Cross’s attention was back on their daughter in an instant. She sat on his lap wearing her leather jacket overtop a cashmere cardigan and purple leggings that matched the same colored shiny bow in her hair. He had even caved to her demands for the clicky shoes in her tiny suitcase before they boarded the private jet.
“Hmm, dolcezza?”
Cece smiled. “Loves my ma, Daddy.”
“Me, too.”
“Crosses hearts?”
His smile matched his daughter’s as that familiar tune came into his mind. It was a game they played, but he opted to change the words a bit.
It was no longer, “Cross my heart, and hope to die …”
“Cross my heart, love never dies,” he told his girl.

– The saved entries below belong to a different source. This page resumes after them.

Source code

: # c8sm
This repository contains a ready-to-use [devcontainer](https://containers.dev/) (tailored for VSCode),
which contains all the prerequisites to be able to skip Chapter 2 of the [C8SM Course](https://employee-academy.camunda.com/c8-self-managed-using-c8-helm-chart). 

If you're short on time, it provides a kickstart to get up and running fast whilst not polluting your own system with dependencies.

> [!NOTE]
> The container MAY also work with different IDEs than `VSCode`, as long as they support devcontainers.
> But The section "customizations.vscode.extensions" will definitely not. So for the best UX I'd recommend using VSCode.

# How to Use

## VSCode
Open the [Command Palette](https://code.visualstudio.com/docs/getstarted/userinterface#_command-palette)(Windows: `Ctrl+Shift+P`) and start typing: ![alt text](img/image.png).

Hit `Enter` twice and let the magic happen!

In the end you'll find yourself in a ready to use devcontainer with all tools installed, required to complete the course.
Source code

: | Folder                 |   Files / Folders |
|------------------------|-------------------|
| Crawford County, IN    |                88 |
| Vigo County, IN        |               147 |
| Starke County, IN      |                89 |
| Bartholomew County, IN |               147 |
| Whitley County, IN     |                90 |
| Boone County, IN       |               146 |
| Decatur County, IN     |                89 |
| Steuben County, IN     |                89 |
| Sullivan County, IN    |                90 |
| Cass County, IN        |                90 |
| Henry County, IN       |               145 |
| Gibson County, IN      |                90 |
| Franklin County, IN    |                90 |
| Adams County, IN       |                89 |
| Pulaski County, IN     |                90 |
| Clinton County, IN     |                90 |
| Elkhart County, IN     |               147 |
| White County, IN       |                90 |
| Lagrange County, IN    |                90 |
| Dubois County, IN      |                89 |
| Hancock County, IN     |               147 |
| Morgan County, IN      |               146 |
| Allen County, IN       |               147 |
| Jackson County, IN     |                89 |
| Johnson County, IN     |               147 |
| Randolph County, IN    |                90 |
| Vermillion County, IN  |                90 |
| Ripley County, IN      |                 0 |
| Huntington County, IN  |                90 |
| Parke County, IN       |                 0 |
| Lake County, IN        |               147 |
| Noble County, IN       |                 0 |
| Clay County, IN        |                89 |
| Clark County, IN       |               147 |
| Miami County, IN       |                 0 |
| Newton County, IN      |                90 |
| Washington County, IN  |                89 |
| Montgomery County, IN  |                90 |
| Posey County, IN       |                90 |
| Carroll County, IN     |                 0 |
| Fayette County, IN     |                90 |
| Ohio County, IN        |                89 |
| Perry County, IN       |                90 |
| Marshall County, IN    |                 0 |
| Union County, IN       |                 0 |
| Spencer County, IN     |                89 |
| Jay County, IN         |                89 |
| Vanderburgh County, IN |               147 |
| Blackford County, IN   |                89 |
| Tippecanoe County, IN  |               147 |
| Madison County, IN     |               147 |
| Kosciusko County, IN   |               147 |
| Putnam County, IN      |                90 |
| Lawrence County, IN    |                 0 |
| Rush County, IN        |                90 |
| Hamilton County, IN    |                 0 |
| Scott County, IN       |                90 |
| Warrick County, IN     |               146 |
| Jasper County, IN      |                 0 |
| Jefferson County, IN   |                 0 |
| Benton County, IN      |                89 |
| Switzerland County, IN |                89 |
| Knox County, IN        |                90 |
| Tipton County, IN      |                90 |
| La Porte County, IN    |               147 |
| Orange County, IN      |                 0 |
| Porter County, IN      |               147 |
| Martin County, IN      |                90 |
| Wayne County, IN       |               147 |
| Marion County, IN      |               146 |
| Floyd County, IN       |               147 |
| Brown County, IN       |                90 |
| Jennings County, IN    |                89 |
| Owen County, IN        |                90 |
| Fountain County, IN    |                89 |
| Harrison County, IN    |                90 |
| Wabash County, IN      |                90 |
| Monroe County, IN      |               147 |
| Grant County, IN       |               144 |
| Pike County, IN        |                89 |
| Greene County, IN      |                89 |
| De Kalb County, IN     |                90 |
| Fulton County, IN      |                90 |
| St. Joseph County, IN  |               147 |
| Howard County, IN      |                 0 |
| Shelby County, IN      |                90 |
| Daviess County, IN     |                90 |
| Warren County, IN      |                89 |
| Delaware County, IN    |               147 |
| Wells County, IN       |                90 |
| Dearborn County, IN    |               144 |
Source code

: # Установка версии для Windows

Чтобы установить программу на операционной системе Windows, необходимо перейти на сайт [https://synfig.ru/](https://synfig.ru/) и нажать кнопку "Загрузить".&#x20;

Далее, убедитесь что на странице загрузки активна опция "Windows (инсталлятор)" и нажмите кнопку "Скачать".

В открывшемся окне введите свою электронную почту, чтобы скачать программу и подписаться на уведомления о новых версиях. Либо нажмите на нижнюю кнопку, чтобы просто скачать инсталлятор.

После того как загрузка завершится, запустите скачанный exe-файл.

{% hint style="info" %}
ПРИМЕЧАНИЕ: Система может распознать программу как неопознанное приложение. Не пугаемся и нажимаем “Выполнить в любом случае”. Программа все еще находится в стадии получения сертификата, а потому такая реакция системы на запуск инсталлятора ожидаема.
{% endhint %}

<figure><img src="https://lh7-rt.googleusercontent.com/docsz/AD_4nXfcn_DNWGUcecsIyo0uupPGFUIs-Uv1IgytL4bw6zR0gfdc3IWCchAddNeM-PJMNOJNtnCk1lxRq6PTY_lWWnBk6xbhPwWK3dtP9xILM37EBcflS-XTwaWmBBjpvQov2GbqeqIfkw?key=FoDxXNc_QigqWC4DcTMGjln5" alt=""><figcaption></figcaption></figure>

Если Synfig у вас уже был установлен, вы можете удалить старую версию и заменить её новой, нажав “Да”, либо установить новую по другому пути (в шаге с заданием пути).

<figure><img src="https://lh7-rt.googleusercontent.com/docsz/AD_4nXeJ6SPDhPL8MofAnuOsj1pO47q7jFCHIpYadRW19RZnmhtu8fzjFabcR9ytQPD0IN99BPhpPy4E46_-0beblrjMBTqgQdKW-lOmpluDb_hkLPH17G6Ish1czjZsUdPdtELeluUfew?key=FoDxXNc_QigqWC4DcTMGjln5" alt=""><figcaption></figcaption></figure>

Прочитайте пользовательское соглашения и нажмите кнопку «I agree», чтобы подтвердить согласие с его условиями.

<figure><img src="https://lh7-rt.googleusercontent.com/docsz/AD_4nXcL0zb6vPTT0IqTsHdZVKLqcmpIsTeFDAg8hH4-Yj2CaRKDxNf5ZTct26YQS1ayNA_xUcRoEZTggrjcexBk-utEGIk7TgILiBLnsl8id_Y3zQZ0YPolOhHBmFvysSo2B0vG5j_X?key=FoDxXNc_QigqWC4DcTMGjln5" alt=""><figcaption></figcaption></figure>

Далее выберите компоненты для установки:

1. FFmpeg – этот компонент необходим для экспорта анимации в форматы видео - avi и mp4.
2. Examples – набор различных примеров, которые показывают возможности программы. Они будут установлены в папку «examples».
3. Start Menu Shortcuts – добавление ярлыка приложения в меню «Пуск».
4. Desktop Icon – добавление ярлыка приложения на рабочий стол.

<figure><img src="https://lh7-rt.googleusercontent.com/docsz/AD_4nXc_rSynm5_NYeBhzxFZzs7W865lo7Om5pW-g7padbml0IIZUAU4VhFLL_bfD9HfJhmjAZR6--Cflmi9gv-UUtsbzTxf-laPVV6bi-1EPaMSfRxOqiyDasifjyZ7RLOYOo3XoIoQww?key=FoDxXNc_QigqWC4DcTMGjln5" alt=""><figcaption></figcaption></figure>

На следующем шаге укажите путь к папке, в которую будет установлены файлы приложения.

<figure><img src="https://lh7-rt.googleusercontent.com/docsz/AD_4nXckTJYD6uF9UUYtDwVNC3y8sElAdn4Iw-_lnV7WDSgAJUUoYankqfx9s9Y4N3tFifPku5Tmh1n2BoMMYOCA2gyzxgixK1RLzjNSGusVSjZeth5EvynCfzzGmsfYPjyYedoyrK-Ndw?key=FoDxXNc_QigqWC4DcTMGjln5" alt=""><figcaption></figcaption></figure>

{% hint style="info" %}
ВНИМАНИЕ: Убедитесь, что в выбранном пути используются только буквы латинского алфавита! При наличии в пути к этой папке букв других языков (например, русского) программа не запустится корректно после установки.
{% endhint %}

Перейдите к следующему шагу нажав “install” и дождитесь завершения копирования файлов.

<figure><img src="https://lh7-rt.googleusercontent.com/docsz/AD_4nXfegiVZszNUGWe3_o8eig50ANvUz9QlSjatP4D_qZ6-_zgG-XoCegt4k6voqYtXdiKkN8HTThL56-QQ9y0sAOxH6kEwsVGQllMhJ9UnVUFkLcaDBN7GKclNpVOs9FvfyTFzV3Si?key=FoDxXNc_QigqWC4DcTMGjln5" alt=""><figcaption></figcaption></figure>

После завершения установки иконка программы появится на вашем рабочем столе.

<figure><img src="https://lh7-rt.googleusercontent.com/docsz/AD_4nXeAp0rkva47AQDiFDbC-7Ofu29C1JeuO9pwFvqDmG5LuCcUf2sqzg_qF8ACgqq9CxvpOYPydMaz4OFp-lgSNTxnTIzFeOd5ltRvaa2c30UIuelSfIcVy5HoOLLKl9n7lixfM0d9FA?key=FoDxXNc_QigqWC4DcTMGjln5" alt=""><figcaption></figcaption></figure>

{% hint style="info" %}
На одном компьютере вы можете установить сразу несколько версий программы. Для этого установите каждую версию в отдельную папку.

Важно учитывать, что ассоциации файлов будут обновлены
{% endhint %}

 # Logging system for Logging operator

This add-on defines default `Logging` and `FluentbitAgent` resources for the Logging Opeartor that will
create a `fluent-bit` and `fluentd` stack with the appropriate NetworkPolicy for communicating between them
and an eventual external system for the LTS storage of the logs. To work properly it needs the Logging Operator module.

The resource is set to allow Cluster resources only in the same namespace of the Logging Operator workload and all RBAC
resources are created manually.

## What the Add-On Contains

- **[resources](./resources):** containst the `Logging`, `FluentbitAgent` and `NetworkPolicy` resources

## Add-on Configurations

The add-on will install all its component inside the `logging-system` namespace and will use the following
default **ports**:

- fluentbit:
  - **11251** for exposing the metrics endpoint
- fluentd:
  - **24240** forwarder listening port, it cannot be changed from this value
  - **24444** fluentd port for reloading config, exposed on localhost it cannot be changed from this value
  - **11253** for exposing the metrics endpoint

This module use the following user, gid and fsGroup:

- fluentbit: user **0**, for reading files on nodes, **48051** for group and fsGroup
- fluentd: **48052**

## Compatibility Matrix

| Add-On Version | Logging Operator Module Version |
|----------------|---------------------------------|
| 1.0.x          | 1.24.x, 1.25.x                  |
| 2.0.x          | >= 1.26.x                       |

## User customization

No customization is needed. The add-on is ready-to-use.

Cece nodded fiercely. “Never.”
“Go make Ma happy, Cece. She’ll like it if you do.”
“Okays!”
His daughter crawled down from his lap, and darted over to her mother. Catherine’s distraction finally flew once Cece put her tiny hands to her mother’s knees. Puckering her lips, Cece blew kisses. Catherine returned them, and then pulled Cece into her lap to sit. The two stuck their heads together, and started whispering away about something that caused a round of giggles.
He loved his girls.
He loved them like this.
Cross settled his worries for the moment.
There was little else he could do.
Parents fell in two categories where their marriage and sex life was concerned. They either learned to get creative and make time, or they dried up like an old well.
Given how busy their life was, Catherine had been terrified her and Cross would fall into the latter category after Cece’s birth. Clearly, the two of them were a lucky pair.